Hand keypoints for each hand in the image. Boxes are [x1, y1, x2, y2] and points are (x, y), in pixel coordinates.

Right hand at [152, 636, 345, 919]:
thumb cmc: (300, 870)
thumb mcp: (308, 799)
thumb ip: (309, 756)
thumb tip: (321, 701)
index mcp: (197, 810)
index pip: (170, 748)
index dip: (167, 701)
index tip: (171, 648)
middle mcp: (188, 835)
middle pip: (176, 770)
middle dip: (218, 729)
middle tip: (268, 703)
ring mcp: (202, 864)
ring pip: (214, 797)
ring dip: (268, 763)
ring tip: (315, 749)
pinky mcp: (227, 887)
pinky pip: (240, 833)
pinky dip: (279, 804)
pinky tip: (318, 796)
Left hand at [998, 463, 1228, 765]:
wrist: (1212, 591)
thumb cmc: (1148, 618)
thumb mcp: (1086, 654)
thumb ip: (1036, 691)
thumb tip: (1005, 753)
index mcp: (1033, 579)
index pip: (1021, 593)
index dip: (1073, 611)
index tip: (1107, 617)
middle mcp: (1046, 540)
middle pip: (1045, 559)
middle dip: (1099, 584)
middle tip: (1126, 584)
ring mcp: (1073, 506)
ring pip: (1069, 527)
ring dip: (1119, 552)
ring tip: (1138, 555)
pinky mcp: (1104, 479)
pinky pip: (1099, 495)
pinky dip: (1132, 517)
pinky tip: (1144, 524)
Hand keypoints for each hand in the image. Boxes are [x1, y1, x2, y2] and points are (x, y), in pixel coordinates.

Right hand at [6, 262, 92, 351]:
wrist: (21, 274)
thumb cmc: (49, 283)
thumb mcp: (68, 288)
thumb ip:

---

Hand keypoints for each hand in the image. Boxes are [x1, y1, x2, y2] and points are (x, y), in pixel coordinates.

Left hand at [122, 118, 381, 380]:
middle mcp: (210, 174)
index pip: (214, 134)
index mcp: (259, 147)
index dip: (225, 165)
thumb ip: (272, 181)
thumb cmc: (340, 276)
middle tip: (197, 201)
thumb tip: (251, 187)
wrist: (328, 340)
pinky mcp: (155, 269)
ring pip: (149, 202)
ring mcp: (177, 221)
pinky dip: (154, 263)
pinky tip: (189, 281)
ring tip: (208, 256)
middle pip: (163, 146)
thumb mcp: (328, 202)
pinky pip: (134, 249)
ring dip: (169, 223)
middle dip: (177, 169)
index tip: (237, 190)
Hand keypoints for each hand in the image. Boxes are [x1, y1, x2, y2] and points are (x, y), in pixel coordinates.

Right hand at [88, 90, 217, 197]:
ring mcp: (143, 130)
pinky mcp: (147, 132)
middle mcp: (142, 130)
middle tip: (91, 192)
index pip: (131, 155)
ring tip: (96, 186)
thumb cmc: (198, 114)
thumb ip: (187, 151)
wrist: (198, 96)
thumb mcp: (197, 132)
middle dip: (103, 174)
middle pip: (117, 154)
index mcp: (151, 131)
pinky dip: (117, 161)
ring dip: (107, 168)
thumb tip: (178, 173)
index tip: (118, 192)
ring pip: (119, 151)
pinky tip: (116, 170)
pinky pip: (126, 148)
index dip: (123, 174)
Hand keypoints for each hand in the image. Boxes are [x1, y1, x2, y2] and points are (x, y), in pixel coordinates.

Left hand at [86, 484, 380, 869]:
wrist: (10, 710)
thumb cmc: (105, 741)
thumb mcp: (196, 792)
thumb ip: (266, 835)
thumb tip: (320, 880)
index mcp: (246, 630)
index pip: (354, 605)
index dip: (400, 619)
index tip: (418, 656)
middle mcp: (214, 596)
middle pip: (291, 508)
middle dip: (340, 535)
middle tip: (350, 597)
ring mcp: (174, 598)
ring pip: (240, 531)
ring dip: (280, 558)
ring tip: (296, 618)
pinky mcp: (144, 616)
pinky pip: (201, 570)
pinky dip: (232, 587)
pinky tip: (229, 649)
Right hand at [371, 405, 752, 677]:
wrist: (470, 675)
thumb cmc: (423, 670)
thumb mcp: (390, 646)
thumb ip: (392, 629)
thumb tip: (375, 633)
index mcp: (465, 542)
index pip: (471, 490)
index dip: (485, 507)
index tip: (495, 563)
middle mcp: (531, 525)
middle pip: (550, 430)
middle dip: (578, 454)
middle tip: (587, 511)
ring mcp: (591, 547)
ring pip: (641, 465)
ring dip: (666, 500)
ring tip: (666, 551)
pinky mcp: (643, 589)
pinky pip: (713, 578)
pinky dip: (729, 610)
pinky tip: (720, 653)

● **EXERCISE PROMPT**: Retype exactly, and only, the lines above from the one where "pinky tip: (229, 649)" occurs up to and including the one where "pinky tip: (720, 653)" occurs.

● **SOLUTION TO THE EXERCISE**:
pinky tip: (229, 649)
Right hand at [371, 405, 752, 677]:
wrist: (470, 675)
thumb cmc: (423, 670)
thumb mcp: (390, 646)
thumb ip: (392, 629)
thumb tip: (375, 633)
index mcp: (465, 542)
index pip: (471, 490)
index dip: (485, 507)
index tip: (495, 563)
middle mcp: (531, 525)
middle pip: (550, 430)
middle dip: (578, 454)
middle tip: (587, 511)
ring mcp: (591, 547)
ring pip: (641, 465)
ring dip: (666, 500)
ring tip: (666, 551)
pinky mcp: (643, 589)
pinky pip: (713, 578)
pinky dip: (729, 610)
pinky tip: (720, 653)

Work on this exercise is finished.